SOURCE DOCUMENT
---------------

Specialist High Skills Major – Environment

The Specialist High Skills Major (SHSM) in Environment enables students to build a foundation of sector-focused knowledge and skills before graduating and entering apprenticeship training, college, university, or an entry-level position in the workplace. Where local circumstances allow, boards may elect to offer one or more variants of the SHSM in a given sector, each with a particular area of focus. This SHSM may be designed to have a particular focus – for example, on environmental science or environmental studies. This focus is achieved through the selection of the four major credits in the bundle.

Bundle of nine Grade 11 and Grade 12 credits

These credits make up the bundle:

  • four environment major credits that provide sector-specific knowledge and skills. The four courses must include at least one Grade 11 and one Grade 12 credit, and may include one cooperative education credit related to the sector. (This cooperative education credit would be additional to the two that are required in the bundle; see below);

  • three other required credits from the Ontario curriculum, in each of which some expectations must be met through a contextualized learning activity (CLA) for the environment sector. The three credits include:
    • two in English;1 (one credit must be in grade 12) and
    • one in mathematics;

  • two cooperative education credits that provide authentic learning experiences in a workplace setting, enabling students to refine, extend, apply, and practice sector-specific knowledge and skills


Note: A compulsory English credit is required in Grade 11 and in Grade 12 for graduation with an OSSD. Schools may determine whether the CLA, required for the SHSM bundle of credits, is completed in the Grade 11 or Grade 12 English course.

Sector-recognized certifications and/or training courses/programs

This SHSM sector requires students to complete a specified number of compulsory and elective sector-recognized certifications and/or training courses/programs, as indicated in the following table.

Note: Where an item in the table is capitalized, it is the proper name of the specific certification or training course/program that is appropriate for the SHSM. Where an item is lower cased, it is the name of an area, type, or category of training for which specific certifications or training courses/programs should be selected by the school or board. The requirements are summarized in the table below.

Four (4) compulsory

Cardiopulmonary Resuscitation (CPR) Level C – includes automated external defibrillation (AED)

compass/map global positioning system (GPS)

Standard First Aid

Workplace Hazardous Materials Information System (WHMIS) – generic (i.e., not site-specific) instruction

Three (3) electives from the list below

advanced training in a technique (e.g., knots techniques)

animal and plant management

bear safety

Below Zero

chainsaw safety

customer service

fire safety and fire extinguisher use

geographic information system (GIS)

habitat restoration

Hike Ontario

introduction to stream assessment protocol

ladder safety training

leadership skills

Leave No Trace

life-saving (Bronze Cross or higher)

---------------

EXTRACTED DATA
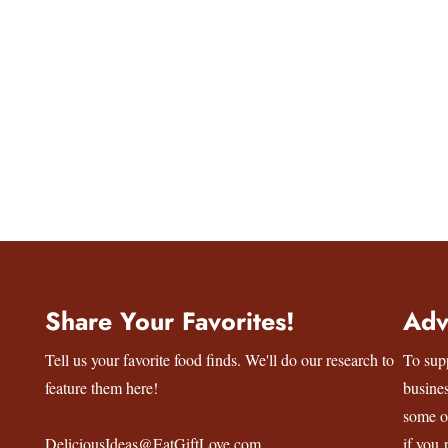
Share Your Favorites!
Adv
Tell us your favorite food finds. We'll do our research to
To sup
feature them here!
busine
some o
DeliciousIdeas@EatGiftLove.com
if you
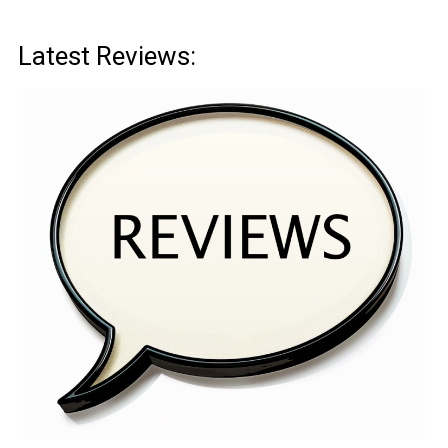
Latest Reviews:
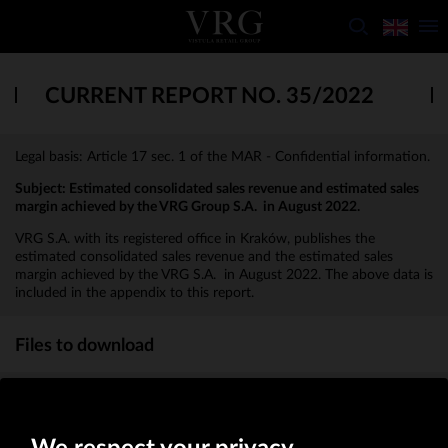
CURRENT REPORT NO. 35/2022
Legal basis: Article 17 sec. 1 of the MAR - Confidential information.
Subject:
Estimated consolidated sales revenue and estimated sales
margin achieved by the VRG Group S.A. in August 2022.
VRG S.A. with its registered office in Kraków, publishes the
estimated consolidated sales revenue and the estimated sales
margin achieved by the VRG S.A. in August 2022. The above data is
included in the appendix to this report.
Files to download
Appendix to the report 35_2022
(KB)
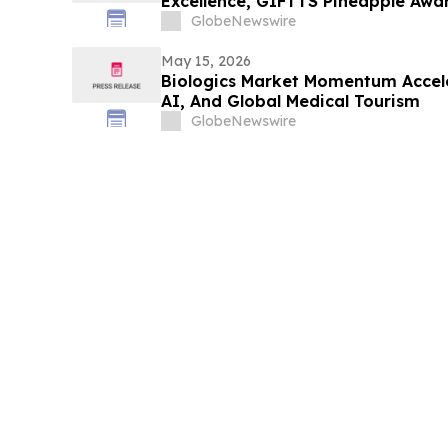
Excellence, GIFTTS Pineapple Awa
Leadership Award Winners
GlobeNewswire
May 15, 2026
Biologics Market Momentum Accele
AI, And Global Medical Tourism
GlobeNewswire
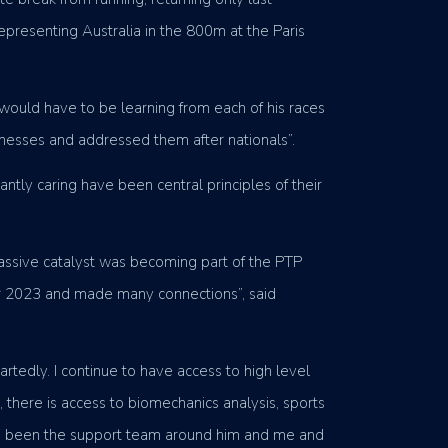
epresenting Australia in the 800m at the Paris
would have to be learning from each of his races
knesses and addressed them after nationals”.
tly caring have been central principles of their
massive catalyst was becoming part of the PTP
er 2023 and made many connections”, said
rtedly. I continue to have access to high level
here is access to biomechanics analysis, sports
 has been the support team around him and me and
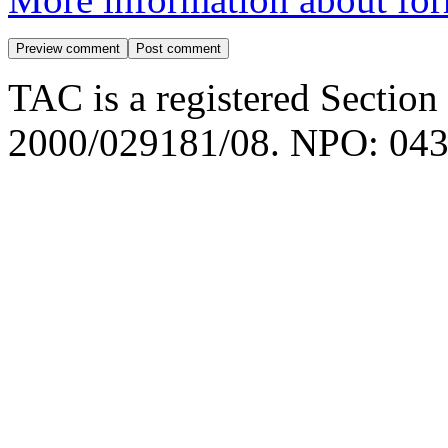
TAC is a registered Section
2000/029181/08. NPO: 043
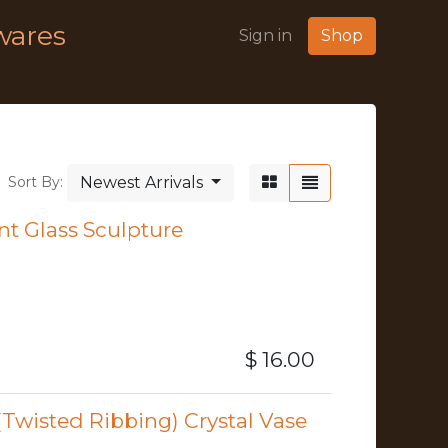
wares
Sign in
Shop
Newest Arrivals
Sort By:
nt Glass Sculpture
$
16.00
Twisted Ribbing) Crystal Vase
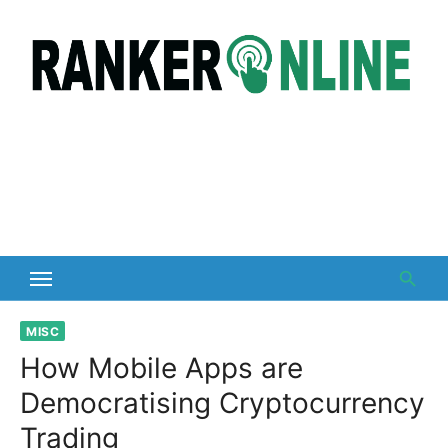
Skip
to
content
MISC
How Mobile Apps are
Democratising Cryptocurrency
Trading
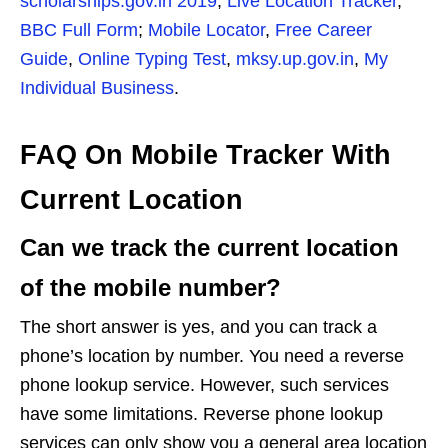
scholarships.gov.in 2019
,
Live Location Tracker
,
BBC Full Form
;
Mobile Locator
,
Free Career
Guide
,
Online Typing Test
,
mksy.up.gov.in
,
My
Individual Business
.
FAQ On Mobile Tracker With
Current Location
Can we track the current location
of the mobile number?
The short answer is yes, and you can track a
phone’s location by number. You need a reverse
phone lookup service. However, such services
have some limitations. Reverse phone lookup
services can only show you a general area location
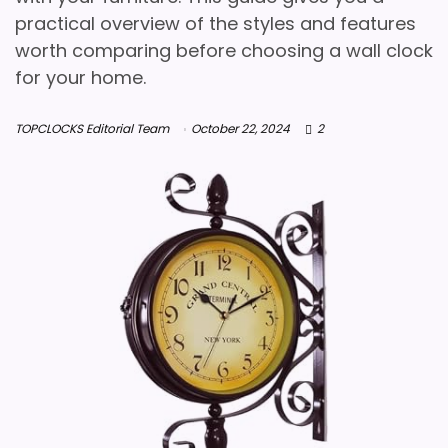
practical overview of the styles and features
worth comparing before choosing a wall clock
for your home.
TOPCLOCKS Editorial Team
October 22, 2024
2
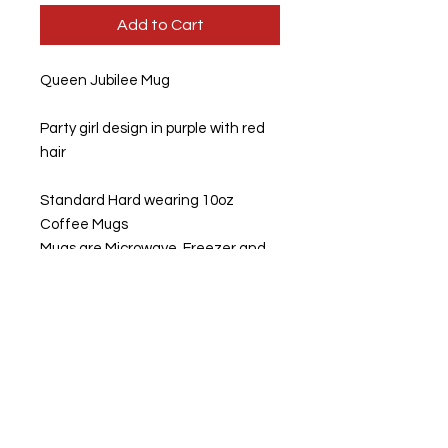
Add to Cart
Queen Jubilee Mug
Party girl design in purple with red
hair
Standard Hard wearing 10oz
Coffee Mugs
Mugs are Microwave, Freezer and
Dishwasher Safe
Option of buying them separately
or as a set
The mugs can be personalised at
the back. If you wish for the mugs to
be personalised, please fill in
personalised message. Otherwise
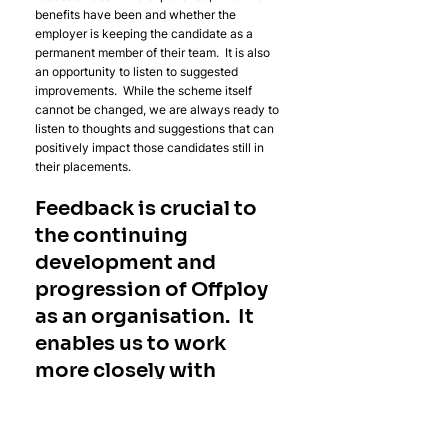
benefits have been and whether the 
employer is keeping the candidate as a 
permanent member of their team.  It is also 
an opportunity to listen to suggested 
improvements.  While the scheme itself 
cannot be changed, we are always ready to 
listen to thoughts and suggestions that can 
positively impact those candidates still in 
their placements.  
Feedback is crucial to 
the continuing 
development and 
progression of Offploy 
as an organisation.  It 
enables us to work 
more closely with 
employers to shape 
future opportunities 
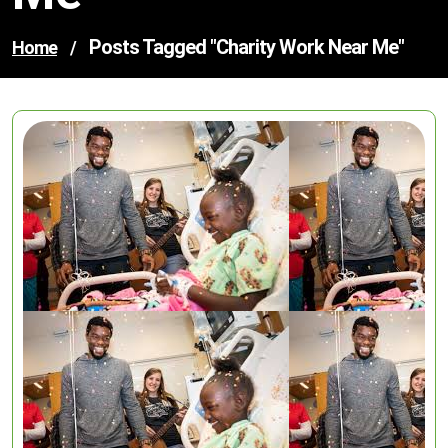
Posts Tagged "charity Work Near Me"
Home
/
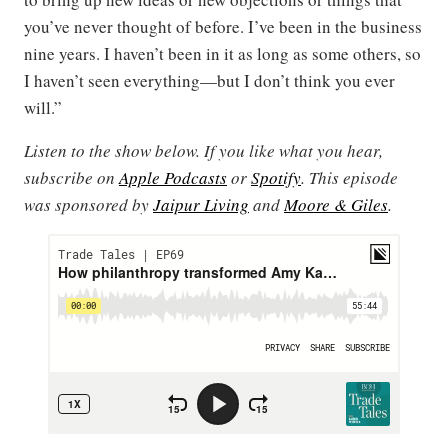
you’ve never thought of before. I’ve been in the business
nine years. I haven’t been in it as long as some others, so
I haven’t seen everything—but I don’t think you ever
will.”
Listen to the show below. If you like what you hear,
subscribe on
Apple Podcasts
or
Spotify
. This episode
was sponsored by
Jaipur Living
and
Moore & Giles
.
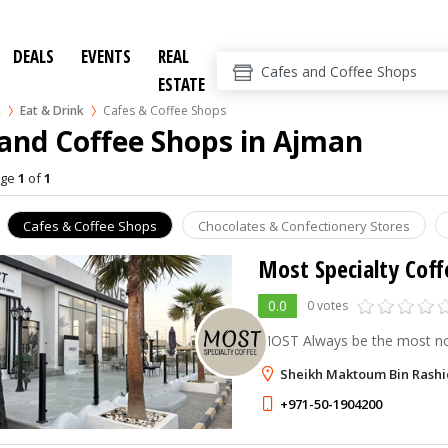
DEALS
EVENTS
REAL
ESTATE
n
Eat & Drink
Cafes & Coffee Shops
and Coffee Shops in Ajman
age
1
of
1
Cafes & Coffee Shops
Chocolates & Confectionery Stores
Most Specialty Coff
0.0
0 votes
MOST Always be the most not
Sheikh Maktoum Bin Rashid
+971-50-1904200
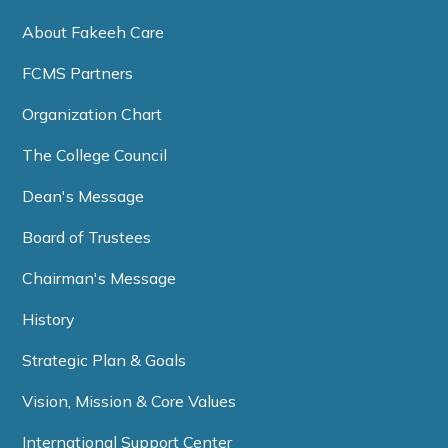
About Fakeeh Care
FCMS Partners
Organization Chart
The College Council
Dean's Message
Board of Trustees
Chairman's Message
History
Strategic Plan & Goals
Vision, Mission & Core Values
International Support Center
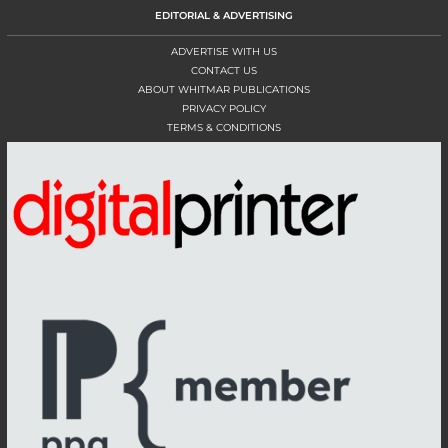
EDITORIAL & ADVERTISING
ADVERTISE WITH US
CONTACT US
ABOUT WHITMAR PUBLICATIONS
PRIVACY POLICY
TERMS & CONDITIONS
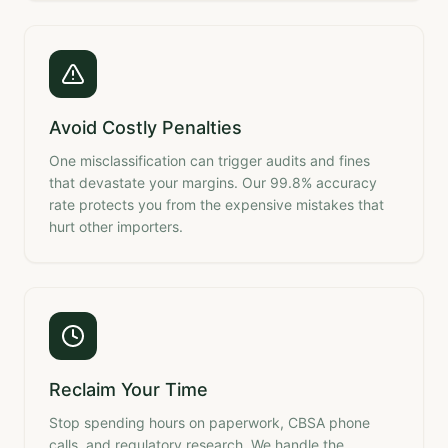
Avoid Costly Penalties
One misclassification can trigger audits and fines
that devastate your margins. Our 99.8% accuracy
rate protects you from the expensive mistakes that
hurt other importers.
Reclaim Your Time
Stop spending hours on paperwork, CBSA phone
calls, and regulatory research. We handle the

---------------

ACTION ITEM A
Reproduce the passage on the Environment SHSM verbatim from "Four (4) compulsory" to "(e.g., knots techniques)".
ACTION ITEM B
Determine how many lines of the records contain the string "sales", treating uppercase and lowercase letters as distinct, and give only that number.
The records bear no relation to the passage on the Environment SHSM.

WRITTEN ANSWER A
Four (4) compulsory

Cardiopulmonary Resuscitation (CPR) Level C – includes automated external defibrillation (AED)

compass/map global positioning system (GPS)

Standard First Aid

Workplace Hazardous Materials Information System (WHMIS) – generic (i.e., not site-specific) instruction

Three (3) electives from the list below

advanced training in a technique (e.g., knots techniques)

WRITTEN ANSWER B
2